**TASK GOAL**
Look through the records below for the line holding "right shoulder: (407, 297, -15)". Write it out exactly, with each following line through the line holding "right ankle: (437, 366, -9)".

════════════════

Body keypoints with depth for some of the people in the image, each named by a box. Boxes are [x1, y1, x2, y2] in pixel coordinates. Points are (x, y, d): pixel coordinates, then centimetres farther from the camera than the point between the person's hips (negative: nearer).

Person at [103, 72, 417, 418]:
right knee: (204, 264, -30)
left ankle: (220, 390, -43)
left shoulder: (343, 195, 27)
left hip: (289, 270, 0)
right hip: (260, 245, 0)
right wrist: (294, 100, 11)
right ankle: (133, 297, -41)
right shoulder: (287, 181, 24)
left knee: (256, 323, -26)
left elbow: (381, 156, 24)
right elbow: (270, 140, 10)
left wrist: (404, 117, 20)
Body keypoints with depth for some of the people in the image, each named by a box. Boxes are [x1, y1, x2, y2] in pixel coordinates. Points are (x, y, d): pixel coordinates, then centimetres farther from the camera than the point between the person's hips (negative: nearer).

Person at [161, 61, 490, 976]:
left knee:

════════════════

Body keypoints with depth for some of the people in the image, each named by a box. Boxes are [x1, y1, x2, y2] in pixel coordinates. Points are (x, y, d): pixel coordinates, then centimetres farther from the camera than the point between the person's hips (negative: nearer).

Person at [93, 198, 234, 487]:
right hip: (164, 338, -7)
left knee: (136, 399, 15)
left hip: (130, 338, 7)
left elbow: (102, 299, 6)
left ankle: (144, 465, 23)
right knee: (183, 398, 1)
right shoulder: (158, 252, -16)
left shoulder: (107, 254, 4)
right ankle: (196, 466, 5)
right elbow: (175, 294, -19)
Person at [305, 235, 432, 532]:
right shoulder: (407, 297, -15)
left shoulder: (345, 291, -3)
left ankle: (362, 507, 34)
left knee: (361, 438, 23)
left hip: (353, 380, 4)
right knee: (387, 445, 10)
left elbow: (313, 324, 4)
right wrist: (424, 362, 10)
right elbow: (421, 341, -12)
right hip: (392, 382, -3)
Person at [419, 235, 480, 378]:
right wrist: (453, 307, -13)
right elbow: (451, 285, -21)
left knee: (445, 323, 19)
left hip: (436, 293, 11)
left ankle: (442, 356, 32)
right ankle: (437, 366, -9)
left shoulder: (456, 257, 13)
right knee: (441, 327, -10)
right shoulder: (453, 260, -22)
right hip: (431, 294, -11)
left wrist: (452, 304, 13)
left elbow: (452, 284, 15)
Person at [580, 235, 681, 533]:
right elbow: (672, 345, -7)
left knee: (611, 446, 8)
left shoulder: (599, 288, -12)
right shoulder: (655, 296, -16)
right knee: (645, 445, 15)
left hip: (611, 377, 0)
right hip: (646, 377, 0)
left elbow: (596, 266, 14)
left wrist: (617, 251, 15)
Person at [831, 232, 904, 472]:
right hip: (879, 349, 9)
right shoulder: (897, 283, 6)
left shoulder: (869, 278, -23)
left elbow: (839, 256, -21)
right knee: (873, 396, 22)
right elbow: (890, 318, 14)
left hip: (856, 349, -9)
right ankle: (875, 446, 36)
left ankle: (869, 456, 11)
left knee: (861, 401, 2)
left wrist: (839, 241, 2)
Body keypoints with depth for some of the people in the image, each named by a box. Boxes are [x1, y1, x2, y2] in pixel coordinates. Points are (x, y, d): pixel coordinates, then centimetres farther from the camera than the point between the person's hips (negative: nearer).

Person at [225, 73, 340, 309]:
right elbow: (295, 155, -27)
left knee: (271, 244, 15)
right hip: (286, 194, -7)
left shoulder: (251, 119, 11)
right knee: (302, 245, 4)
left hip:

════════════════

**FINISHED TASK**
right shoulder: (407, 297, -15)
left shoulder: (345, 291, -3)
left ankle: (362, 507, 34)
left knee: (361, 438, 23)
left hip: (353, 380, 4)
right knee: (387, 445, 10)
left elbow: (313, 324, 4)
right wrist: (424, 362, 10)
right elbow: (421, 341, -12)
right hip: (392, 382, -3)
Person at [419, 235, 480, 378]:
right wrist: (453, 307, -13)
right elbow: (451, 285, -21)
left knee: (445, 323, 19)
left hip: (436, 293, 11)
left ankle: (442, 356, 32)
right ankle: (437, 366, -9)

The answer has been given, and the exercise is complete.